▶ EXERCISE TEXT:
▼
Then Kaitlin was to ride 5m leg yields and circles, sometimes bending the horse to the outside and changing her rising diagonal before switching back. “It’s like changing rein without changing rein”. It was about working the left and right of the horse then riding him to the middle of the bit. “I like that balance a lot. You need to expect the same sensitivity to both legs. He has to move away when you put your leg on. You always have to ask if he is really on your aids?”
The session finished with Shannan playing with some flying changes. “Easier canter, don’t drive it bigger. Rather, work on the reaction and balance. If he breaks, he breaks, but then he needs to be sharp on the aids to get it back. You’re too slow. You’re a bit like… and-we’re-going-to-canter and you sneak it; you slowly slide your leg back. Place your outside leg back and give it a touch. Solve this now then you’re ahead of the game when it comes to tempi changes down the track.”
Flemington finished with some lovely, clean changes.
Next comes Jayden Brown…
Six-year-old Bertone and Jayden Brown were next in the arena. Laura and Jayden had already discussed that the glorious gelding liked to get behind Jayden’s leg. “We’ve all had that feeling. Where I like to get to with the six-year-olds, especially when they have so much activity in the front legs, and not quite as motivated behind, is to find the right position to ride the horses. You feel like you have to go very, very fast to feel like the horse is in front of you, but for me transitions are important. It’s an easy word to use, but how do we really use them? It may not always be beautiful, but there is real learning, and they really start to have an idea of what we want.”
The canter work began, Laura explained, “Some of us who ride multiple horses a day, we find we can do things we don’t know we’re doing. Wait for him to struggle before you give the aid. You’re someone who rides too well. Be more lazy. Ask him to speed up, but with the hand ask him not cover ground. It has to become a boundary. It doesn’t come back, but there comes a time when I’m going to press with my legs and he’s not to cover ground. You have to be able to press him up against your hand. The hand is the plug to the flow of water. If he slows down, ask, but don’t do little bumps in between. The first time you ask, the second time you tell. He’s a bit of a dull horse although he doesn’t look like it. Quiet legs. Exactly. We have to have a metronome in our head.”
▲
▶ GIVEN INFORMATION:
▼
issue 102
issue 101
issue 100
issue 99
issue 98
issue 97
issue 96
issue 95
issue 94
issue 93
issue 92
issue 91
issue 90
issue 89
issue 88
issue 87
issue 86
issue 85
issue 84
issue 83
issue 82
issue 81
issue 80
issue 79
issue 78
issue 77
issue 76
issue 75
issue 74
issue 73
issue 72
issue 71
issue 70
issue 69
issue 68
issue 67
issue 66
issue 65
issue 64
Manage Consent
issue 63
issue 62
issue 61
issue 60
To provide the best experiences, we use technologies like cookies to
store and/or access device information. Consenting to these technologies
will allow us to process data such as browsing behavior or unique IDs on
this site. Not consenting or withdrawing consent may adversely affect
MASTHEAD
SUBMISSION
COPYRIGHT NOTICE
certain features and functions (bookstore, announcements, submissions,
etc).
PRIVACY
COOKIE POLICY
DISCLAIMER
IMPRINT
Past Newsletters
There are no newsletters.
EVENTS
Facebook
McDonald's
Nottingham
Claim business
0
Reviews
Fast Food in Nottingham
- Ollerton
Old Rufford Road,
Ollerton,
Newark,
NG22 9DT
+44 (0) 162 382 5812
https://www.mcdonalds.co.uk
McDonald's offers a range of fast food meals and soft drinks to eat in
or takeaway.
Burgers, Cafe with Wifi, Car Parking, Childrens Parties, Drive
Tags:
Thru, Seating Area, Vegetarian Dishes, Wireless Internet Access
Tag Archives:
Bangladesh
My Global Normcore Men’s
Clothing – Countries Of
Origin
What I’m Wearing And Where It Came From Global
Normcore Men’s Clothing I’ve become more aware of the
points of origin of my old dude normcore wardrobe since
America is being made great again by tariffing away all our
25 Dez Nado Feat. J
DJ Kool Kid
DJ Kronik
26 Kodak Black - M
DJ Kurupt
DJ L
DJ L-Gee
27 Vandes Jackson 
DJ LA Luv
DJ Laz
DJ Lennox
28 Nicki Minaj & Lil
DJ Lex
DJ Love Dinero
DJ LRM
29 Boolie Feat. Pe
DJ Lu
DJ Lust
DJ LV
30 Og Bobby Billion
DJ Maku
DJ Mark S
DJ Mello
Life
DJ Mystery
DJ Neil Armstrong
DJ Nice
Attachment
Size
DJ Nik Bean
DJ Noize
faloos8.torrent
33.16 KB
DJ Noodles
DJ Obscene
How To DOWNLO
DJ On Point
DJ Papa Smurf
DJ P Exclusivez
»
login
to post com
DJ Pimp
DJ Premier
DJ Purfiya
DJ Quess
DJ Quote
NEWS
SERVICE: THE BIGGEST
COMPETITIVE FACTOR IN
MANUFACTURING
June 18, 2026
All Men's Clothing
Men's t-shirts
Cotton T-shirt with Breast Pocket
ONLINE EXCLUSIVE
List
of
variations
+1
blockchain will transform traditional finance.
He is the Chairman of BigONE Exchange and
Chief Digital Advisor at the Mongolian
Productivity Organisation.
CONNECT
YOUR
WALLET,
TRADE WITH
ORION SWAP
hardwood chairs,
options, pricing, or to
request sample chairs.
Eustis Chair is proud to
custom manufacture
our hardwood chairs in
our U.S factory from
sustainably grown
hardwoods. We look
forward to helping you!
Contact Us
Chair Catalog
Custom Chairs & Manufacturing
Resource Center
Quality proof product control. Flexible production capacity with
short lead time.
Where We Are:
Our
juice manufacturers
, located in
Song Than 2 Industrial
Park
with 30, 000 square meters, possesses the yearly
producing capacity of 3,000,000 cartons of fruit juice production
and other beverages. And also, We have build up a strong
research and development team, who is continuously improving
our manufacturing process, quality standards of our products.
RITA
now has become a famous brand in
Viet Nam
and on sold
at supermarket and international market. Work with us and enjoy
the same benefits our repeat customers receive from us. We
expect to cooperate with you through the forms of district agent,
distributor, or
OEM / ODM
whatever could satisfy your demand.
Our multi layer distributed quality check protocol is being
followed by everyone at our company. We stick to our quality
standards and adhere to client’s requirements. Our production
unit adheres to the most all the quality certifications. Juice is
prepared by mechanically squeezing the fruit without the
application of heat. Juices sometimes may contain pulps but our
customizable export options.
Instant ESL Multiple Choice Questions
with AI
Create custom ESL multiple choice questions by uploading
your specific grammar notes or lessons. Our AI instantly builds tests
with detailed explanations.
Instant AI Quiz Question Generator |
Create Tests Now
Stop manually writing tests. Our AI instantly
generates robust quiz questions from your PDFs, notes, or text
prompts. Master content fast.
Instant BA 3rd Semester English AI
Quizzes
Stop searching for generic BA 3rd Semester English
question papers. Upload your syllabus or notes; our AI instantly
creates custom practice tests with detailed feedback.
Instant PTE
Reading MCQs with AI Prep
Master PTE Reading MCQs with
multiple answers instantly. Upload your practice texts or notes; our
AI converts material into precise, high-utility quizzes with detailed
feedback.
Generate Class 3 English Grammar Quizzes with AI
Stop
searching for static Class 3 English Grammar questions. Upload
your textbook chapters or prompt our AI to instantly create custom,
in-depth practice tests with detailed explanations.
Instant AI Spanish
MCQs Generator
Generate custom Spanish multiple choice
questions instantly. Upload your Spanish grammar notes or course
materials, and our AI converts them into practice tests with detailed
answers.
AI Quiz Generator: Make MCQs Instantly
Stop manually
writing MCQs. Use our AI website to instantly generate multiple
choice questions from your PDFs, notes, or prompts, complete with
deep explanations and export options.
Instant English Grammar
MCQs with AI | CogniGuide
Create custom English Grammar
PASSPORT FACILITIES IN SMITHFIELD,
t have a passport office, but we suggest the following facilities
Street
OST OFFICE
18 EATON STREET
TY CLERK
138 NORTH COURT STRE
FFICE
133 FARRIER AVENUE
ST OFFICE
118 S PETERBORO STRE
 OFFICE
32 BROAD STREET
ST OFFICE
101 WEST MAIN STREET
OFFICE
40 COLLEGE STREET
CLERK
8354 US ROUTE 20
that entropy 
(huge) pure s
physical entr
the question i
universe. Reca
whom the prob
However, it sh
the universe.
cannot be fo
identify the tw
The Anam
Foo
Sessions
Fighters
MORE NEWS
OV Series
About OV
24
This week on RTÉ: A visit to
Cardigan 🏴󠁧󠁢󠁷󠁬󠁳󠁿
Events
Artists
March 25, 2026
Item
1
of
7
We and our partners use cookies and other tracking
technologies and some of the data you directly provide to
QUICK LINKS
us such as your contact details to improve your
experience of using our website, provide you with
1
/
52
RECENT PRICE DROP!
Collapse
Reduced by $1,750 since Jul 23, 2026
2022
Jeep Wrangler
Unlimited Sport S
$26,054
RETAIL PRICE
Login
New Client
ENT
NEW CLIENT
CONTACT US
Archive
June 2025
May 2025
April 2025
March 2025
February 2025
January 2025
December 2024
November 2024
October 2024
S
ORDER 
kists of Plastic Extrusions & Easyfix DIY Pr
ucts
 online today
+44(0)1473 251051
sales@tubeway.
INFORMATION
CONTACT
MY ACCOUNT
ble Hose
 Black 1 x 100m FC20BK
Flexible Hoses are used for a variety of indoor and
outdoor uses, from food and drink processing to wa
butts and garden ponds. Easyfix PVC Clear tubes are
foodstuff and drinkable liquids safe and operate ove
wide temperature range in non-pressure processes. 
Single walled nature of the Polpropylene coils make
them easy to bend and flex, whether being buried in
▲
▶ CHECK YOUR UNDERSTANDING:
1. What is the Spanish translation of this sentence from the dressage clinic text: "Flemington finished with some lovely, clean changes."
2. Could you write out the dressage clinic text word for word, from "The session finished" up to and including "lovely, clean changes."?

▶ SOLUTION SET:
1. Flemington terminó con unos cambios preciosos y limpios.

2.
The session finished with Shannan playing with some flying changes. “Easier canter, don’t drive it bigger. Rather, work on the reaction and balance. If he breaks, he breaks, but then he needs to be sharp on the aids to get it back. You’re too slow. You’re a bit like… and-we’re-going-to-canter and you sneak it; you slowly slide your leg back. Place your outside leg back and give it a touch. Solve this now then you’re ahead of the game when it comes to tempi changes down the track.”
Flemington finished with some lovely, clean changes.